Créance de salaire différé : conditions d’octroi et bénéficiaires :
Par deux décisions du 20 juin 2012, la première chambre civile apporte des précisions en matière de contrat de salaire différé, qui permet de rémunérer le descendant d’un exploitant agricole qui a participé à la mise en valeur de l’exploitation à titre gratuit, lequel fait l’objet d’un contentieux aux incidences pratiques incontestables. Si la participation régulière et sans contrepartie du descendant à l’exploitation ouvre droit à la créance de salaire différé, l’aide occasionnelle peut-elle ouvrir droit à telle une créance ?

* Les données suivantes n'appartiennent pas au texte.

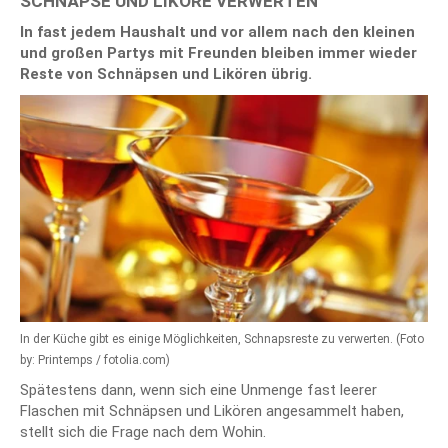
SCHNÄPSE UND LIKÖRE VERWERTEN
In fast jedem Haushalt und vor allem nach den kleinen
und großen Partys mit Freunden bleiben immer wieder
Reste von Schnäpsen und Likören übrig.
In der Küche gibt es einige Möglichkeiten, Schnapsreste zu verwerten. (Foto
by: Printemps / fotolia.com)
Spätestens dann, wenn sich eine Unmenge fast leerer
Flaschen mit Schnäpsen und Likören angesammelt haben,
stellt sich die Frage nach dem Wohin.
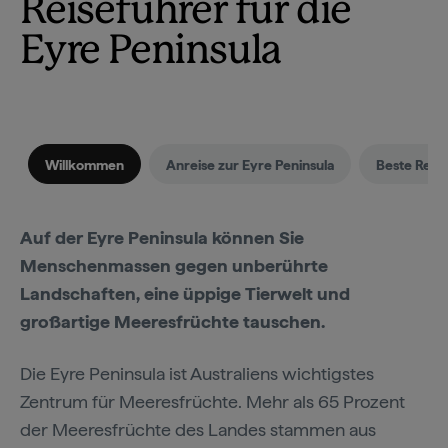
Reiseführer für die
Eyre Peninsula
Willkommen
Anreise zur Eyre Peninsula
Beste Reise
Auf der Eyre Peninsula können Sie
Menschenmassen gegen unberührte
Landschaften, eine üppige Tierwelt und
großartige Meeresfrüchte tauschen.
Die Eyre Peninsula ist Australiens wichtigstes
Zentrum für Meeresfrüchte. Mehr als 65 Prozent
der Meeresfrüchte des Landes stammen aus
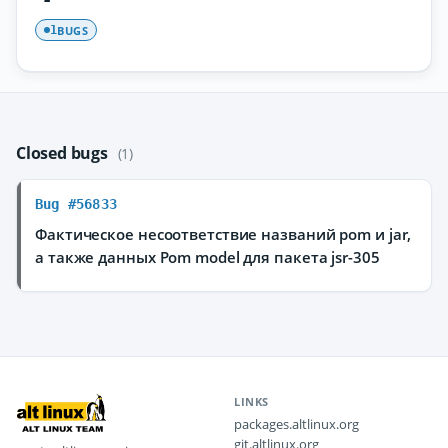
BUGS
1
Closed bugs
(1)
Bug #56833
Фактическое несоответствие названий pom и jar,
а также данных Pom model для пакета jsr-305
LINKS
packages.altlinux.org
git.altlinux.org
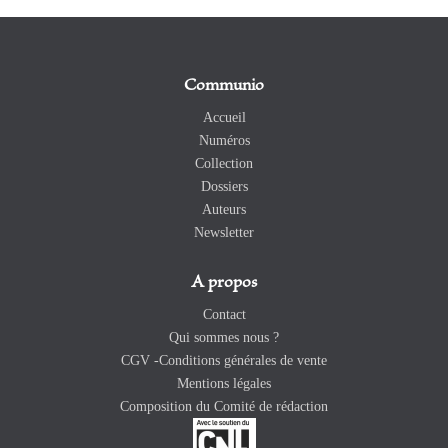
Communio
Accueil
Numéros
Collection
Dossiers
Auteurs
Newsletter
A propos
Contact
Qui sommes nous ?
CGV -Conditions générales de vente
Mentions légales
Composition du Comité de rédaction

Les juges du fond, approuvés par la Cour de cassation, considèrent dans une première espèce que l’aide occasionnelle ne constituait pas un travail ouvrant droit à une créance de salaire différé d’autant que la requérante exerçait deux autres activités rémunérées et que l’activité agricole réduite dans cette petite exploitation ne permettait pas l’emploi d’un salarié à temps complet. Autrement dit, le descendant ayant une activité principale ne peut pas solliciter un salaire différé parce qu’il a apporté une aide ponctuelle à l’exploitation. C’est aux juges du fond que revient, dans l’exercice de leur pouvoir souverain d’appréciation, la tâche de déterminer s’ils sont en présence d’une réelle participation du descendant à l’exploitation ou s’il s’agit simplement d’une entraide familiale. Le conjoint survivant du créancier du salaire différé peut-il être fondé à demander qu’il en soit tenu compte dans la succession de l’exploitant qui en était débiteur ? La Cour de cassation considère, dans une seconde espèce, que puisque la créance de salaire différé a été définitivement fixée avant le décès de sa bénéficiaire et est entrée dans le patrimoine de cette dernière, elle doit, par conséquent, se retrouver dans sa succession. Ainsi, en l’absence de descendants, le mari est fondé à demander qu’il en soit tenu compte dans la succession de l’exploitant qui en était débiteur.